The president's plan is our one last hope

Bush (and the Congress) should authorize and fund far more than just a billion-dollars public works program for Iraq. We should consider a long-range, 21st century-like Marshall Plan for aid, trade and investment throughout the Middle East and central Asia, from Afghanistan to Iraq, Lebanon and Palestine - if they and others would participate - in regional consultation and cooperation.

The situation looks bleak and the choices seem lousy, but we've got to give the president and his new strategy one more opportunity, as Sens. Joe Lieberman and John McCain have suggested. This should not be a blank check, and Nouri al-Maliki must be serious about ending his political alliance with radical fundamentalists.
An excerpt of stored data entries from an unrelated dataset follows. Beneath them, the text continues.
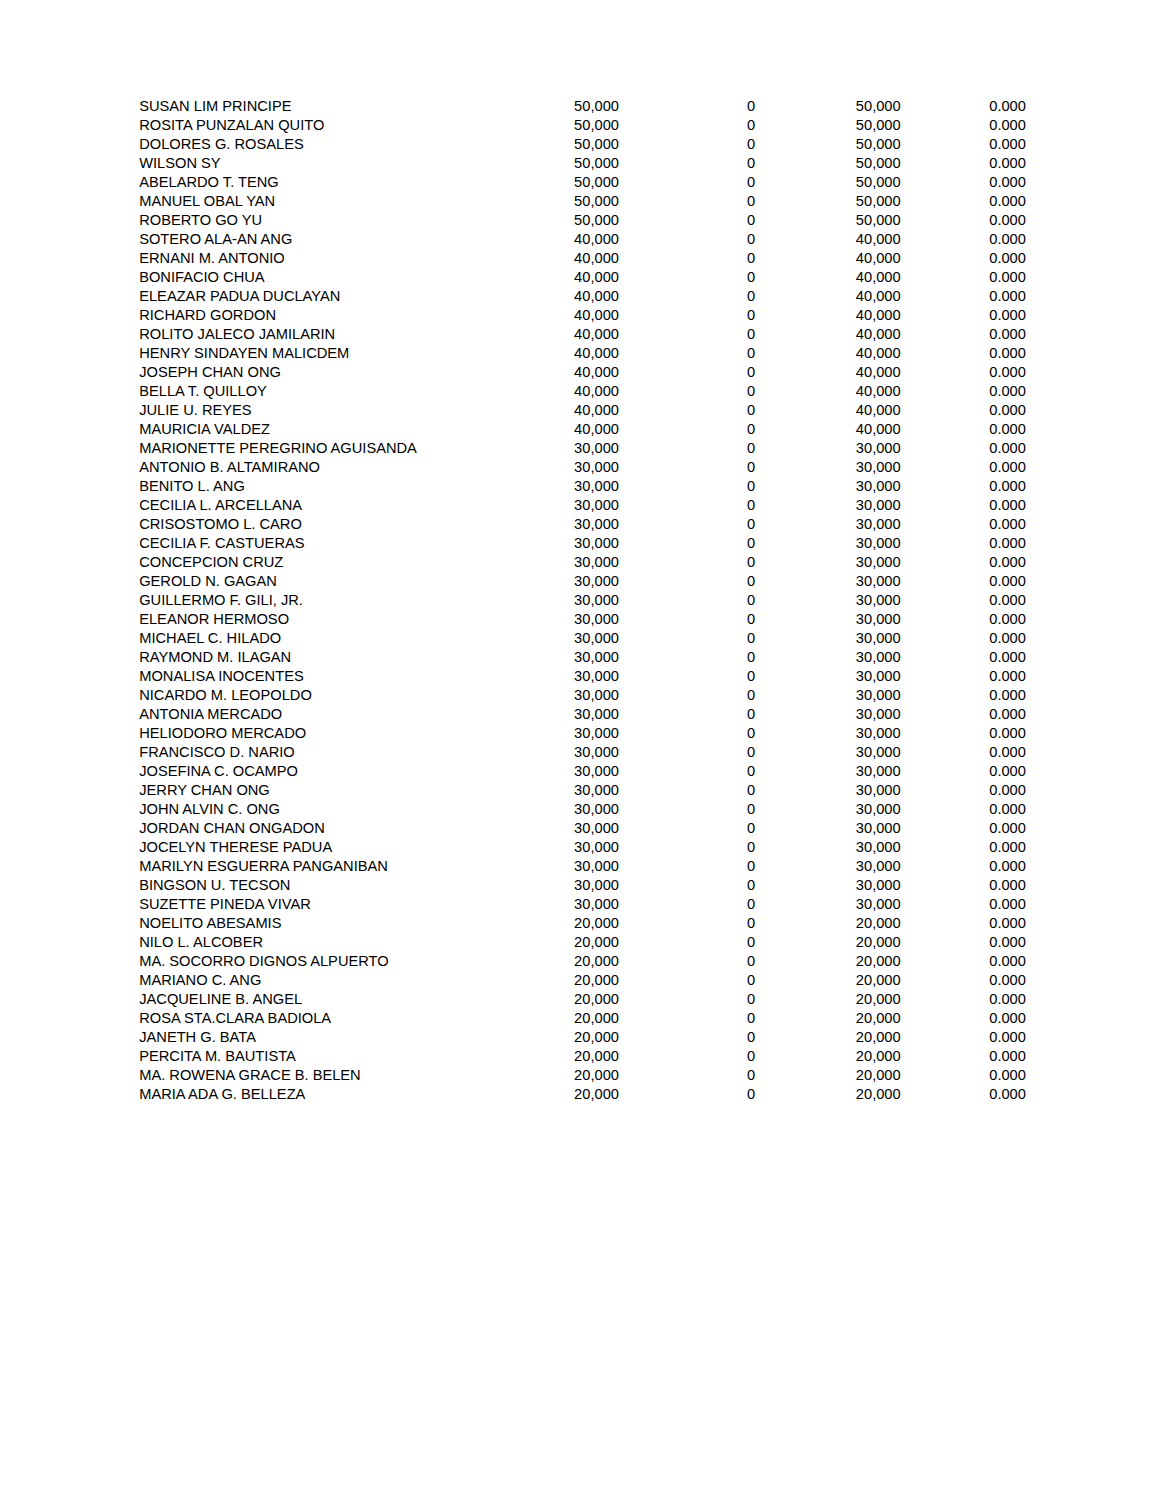| SUSAN LIM PRINCIPE | 50,000 | 0 | 50,000 | 0.000 |
| ROSITA PUNZALAN QUITO | 50,000 | 0 | 50,000 | 0.000 |
| DOLORES G. ROSALES | 50,000 | 0 | 50,000 | 0.000 |
| WILSON SY | 50,000 | 0 | 50,000 | 0.000 |
| ABELARDO T. TENG | 50,000 | 0 | 50,000 | 0.000 |
| MANUEL OBAL YAN | 50,000 | 0 | 50,000 | 0.000 |
| ROBERTO GO YU | 50,000 | 0 | 50,000 | 0.000 |
| SOTERO ALA-AN ANG | 40,000 | 0 | 40,000 | 0.000 |
| ERNANI M. ANTONIO | 40,000 | 0 | 40,000 | 0.000 |
| BONIFACIO CHUA | 40,000 | 0 | 40,000 | 0.000 |
| ELEAZAR PADUA DUCLAYAN | 40,000 | 0 | 40,000 | 0.000 |
| RICHARD GORDON | 40,000 | 0 | 40,000 | 0.000 |
| ROLITO JALECO JAMILARIN | 40,000 | 0 | 40,000 | 0.000 |
| HENRY SINDAYEN MALICDEM | 40,000 | 0 | 40,000 | 0.000 |
| JOSEPH CHAN ONG | 40,000 | 0 | 40,000 | 0.000 |
| BELLA T. QUILLOY | 40,000 | 0 | 40,000 | 0.000 |
| JULIE U. REYES | 40,000 | 0 | 40,000 | 0.000 |
| MAURICIA VALDEZ | 40,000 | 0 | 40,000 | 0.000 |
| MARIONETTE PEREGRINO AGUISANDA | 30,000 | 0 | 30,000 | 0.000 |
| ANTONIO B. ALTAMIRANO | 30,000 | 0 | 30,000 | 0.000 |
| BENITO L. ANG | 30,000 | 0 | 30,000 | 0.000 |
| CECILIA L. ARCELLANA | 30,000 | 0 | 30,000 | 0.000 |
| CRISOSTOMO L. CARO | 30,000 | 0 | 30,000 | 0.000 |
| CECILIA F. CASTUERAS | 30,000 | 0 | 30,000 | 0.000 |
| CONCEPCION CRUZ | 30,000 | 0 | 30,000 | 0.000 |
| GEROLD N. GAGAN | 30,000 | 0 | 30,000 | 0.000 |
| GUILLERMO F. GILI, JR. | 30,000 | 0 | 30,000 | 0.000 |
| ELEANOR HERMOSO | 30,000 | 0 | 30,000 | 0.000 |
| MICHAEL C. HILADO | 30,000 | 0 | 30,000 | 0.000 |
| RAYMOND M. ILAGAN | 30,000 | 0 | 30,000 | 0.000 |
| MONALISA INOCENTES | 30,000 | 0 | 30,000 | 0.000 |
| NICARDO M. LEOPOLDO | 30,000 | 0 | 30,000 | 0.000 |
| ANTONIA MERCADO | 30,000 | 0 | 30,000 | 0.000 |
| HELIODORO MERCADO | 30,000 | 0 | 30,000 | 0.000 |
| FRANCISCO D. NARIO | 30,000 | 0 | 30,000 | 0.000 |
| JOSEFINA C. OCAMPO | 30,000 | 0 | 30,000 | 0.000 |
| JERRY CHAN ONG | 30,000 | 0 | 30,000 | 0.000 |
| JOHN ALVIN C. ONG | 30,000 | 0 | 30,000 | 0.000 |
| JORDAN CHAN ONGADON | 30,000 | 0 | 30,000 | 0.000 |
| JOCELYN THERESE PADUA | 30,000 | 0 | 30,000 | 0.000 |
| MARILYN ESGUERRA PANGANIBAN | 30,000 | 0 | 30,000 | 0.000 |
| BINGSON U. TECSON | 30,000 | 0 | 30,000 | 0.000 |
| SUZETTE PINEDA VIVAR | 30,000 | 0 | 30,000 | 0.000 |
| NOELITO ABESAMIS | 20,000 | 0 | 20,000 | 0.000 |
| NILO L. ALCOBER | 20,000 | 0 | 20,000 | 0.000 |
| MA. SOCORRO DIGNOS ALPUERTO | 20,000 | 0 | 20,000 | 0.000 |
| MARIANO C. ANG | 20,000 | 0 | 20,000 | 0.000 |
| JACQUELINE B. ANGEL | 20,000 | 0 | 20,000 | 0.000 |
| ROSA STA.CLARA BADIOLA | 20,000 | 0 | 20,000 | 0.000 |
| JANETH G. BATA | 20,000 | 0 | 20,000 | 0.000 |
| PERCITA M. BAUTISTA | 20,000 | 0 | 20,000 | 0.000 |
| MA. ROWENA GRACE B. BELEN | 20,000 | 0 | 20,000 | 0.000 |
| MARIA ADA G. BELLEZA | 20,000 | 0 | 20,000 | 0.000 |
But the consequences of walking away would be to cede control of the Gulf region over to Iran, the revolutionary regime that threatens Israel with annihilation, while arming Hezbollah, Hamas and the radical Shiites of Moqtada al-Sadr in Iraq. To walk away would also consign the decent and peace-loving Iraqis who sided with us to face a blood bath of unimaginable proportions. Let's reaffirm to the Iraqis, the region and the world that we seek no permanent bases, no oil riches and that we are willing to work with all interested nations in the Middle East and North Africa to work out a modus vivendi with the Islamic world and that we are willing to listen to all suggestions for economic, political and cultural development.

One way to do this is to privatize Iraqi oil production for the good of all the Iraqis. The Iraqi oil industry is the most economically developed of all industries in the country. It would be a straightforward matter to privatize the industry by designating the existing administrative subdivisions of the industry as separate enterprises, each with an Iraqi CEO and board of directors, giving - not selling - an equal share of the stock in each of those enterprises to every Iraqi citizen. Presto, the industry is privatized, and the Iraqi people become shareholders in Iraqi oil production and in the Iraqi oil industry as well as shareholders in Iraq's move toward democratic development. The president is right to go for this last effort and avoid the catastrophic defeat that would set off forces in the Middle East from which only Iran and al-Qaida could benefit. These ideas represent our best hope for success. Only after we've give it one last try can we say to ourselves and the world that we paid the price and met our obligations in the defense of freedom.